Epicurious Recipe Box Relaunch
Epicurious has had recipe box functionality on their site for a long time. This project was an ambitious one to migrate off a former 3rd party recipe box database and API to a new service built in-house by Conde's Co/Lab tech team. The old recipe box service was OK, but its former roots as a 3rd party tool caused maintenance issues because it was a bit over-engineered. Initially written to be a generic and universal (cross-site) service to store recipes, it had a complex table structure and used a micro-service approach to its API calls. You end up being afraid to touch the code because there's all of these intertwined dependencies and nooks/crannies that you don't understand - better to just leave the thing running and hope it doesn't break. That mindset makes the app stale as no new features are added.
So with a cleaner recipe box API available we then worked on rebuilding the web app to hit this new service. This project was my first experience using Redux with React. In the past we had used Fluxible, but soon soured on it due to the lack of documentation and lack of support in the community. We moved to Redux since it is now the de-facto standard for React app frameworks. There was a big learning curve, but it was easier to pick up compared to Fluxible due to the support available and the excellent documentation. Getting our heads around flattening data structures for use in reducers was probably the trickiest part and we haven't fully normalized the data so there's still some nested object properties we need to go back and flatten out.

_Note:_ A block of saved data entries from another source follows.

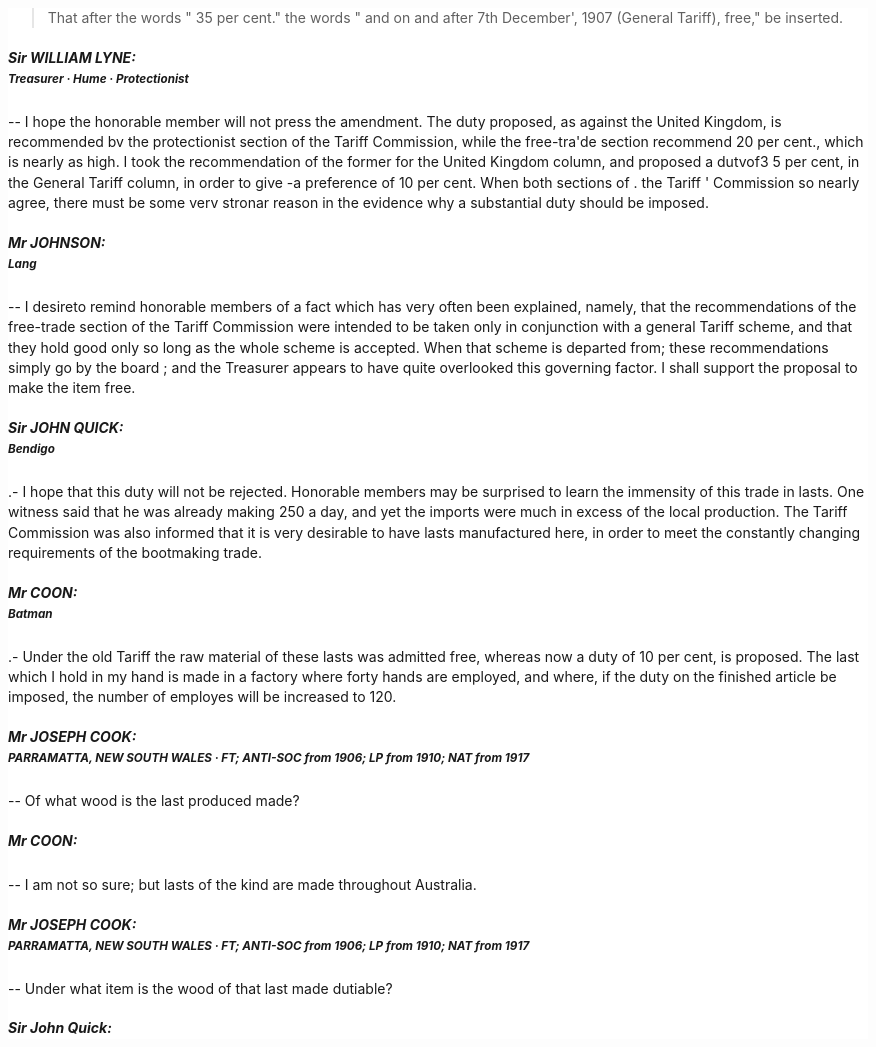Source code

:   >That after the words " 35 per cent." the words " and on and after 7th December', 1907 (General Tariff), free," be inserted. 

##### Sir WILLIAM LYNE:<br><small class="text-muted">Treasurer &middot; Hume &middot; Protectionist</small>

-- I hope the honorable member will not press the amendment. The duty proposed, as against the United Kingdom, is recommended bv the protectionist section of the Tariff Commission, while the free-tra'de section recommend  20  per cent., which is nearly as high. I took the recommendation of the former for the United Kingdom column, and proposed a dutvof3  5  per cent, in the General Tariff column, in order to give -a preference  of 10  per cent. When both sections of . the Tariff ' Commission so nearly agree, there must be some verv stronar reason in the evidence why a substantial duty should be imposed. 

##### Mr JOHNSON:<br><small class="text-muted">Lang</small>

-- I desireto remind honorable members of a fact which has very often been explained, namely, that the recommendations of the free-trade section of the Tariff Commission were intended to be taken only in conjunction with a general Tariff scheme, and that they hold good only so long as the whole scheme is accepted. When that scheme is departed from; these recommendations simply go by the board ; and the Treasurer appears to have quite overlooked this governing factor. I shall support the proposal to make the item free. 

##### Sir JOHN QUICK:<br><small class="text-muted">Bendigo</small>

.- I hope that this duty will not be rejected. Honorable members may be surprised to learn the immensity of this trade in lasts. One witness said that he was already making  250  a day, and yet the imports were much in excess of the local production. The Tariff Commission was also informed that it is very desirable to have lasts manufactured here, in order to meet the constantly changing requirements of the bootmaking trade. 

##### Mr COON:<br><small class="text-muted">Batman</small>

.- Under the old Tariff the raw material of these lasts was admitted free, whereas now a duty of  10  per cent, is proposed. The last which I hold in my hand is made in a factory where forty hands are employed, and where, if the duty on the finished article be imposed, the number of employes will be increased to  120. 

##### Mr JOSEPH COOK:<br><small class="text-muted">PARRAMATTA, NEW SOUTH WALES &middot; FT; ANTI-SOC from 1906; LP from 1910; NAT from 1917</small>

--  Of what wood is the last produced made? 

##### Mr COON:

-- I am not so sure; but lasts of the kind are made throughout Australia. 

##### Mr JOSEPH COOK:<br><small class="text-muted">PARRAMATTA, NEW SOUTH WALES &middot; FT; ANTI-SOC from 1906; LP from 1910; NAT from 1917</small>

--  Under what item is the wood of that last made dutiable? 

##### Sir John Quick:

Besides the flattening of data, the rest of the project came together pretty easily. It worked well to divide components up into presentational vs. container components. It became a bit tempting to connect everything to the Redux state to grab data rather than passing down specific props. Coming from a Fluxible world, you can access the stores via the context getStore, but the negative of that is that your child components are now tied to the Fluxible framework. Setting up more presentational components lets us hopefully re-use them if we decide to swap out Redux in the future.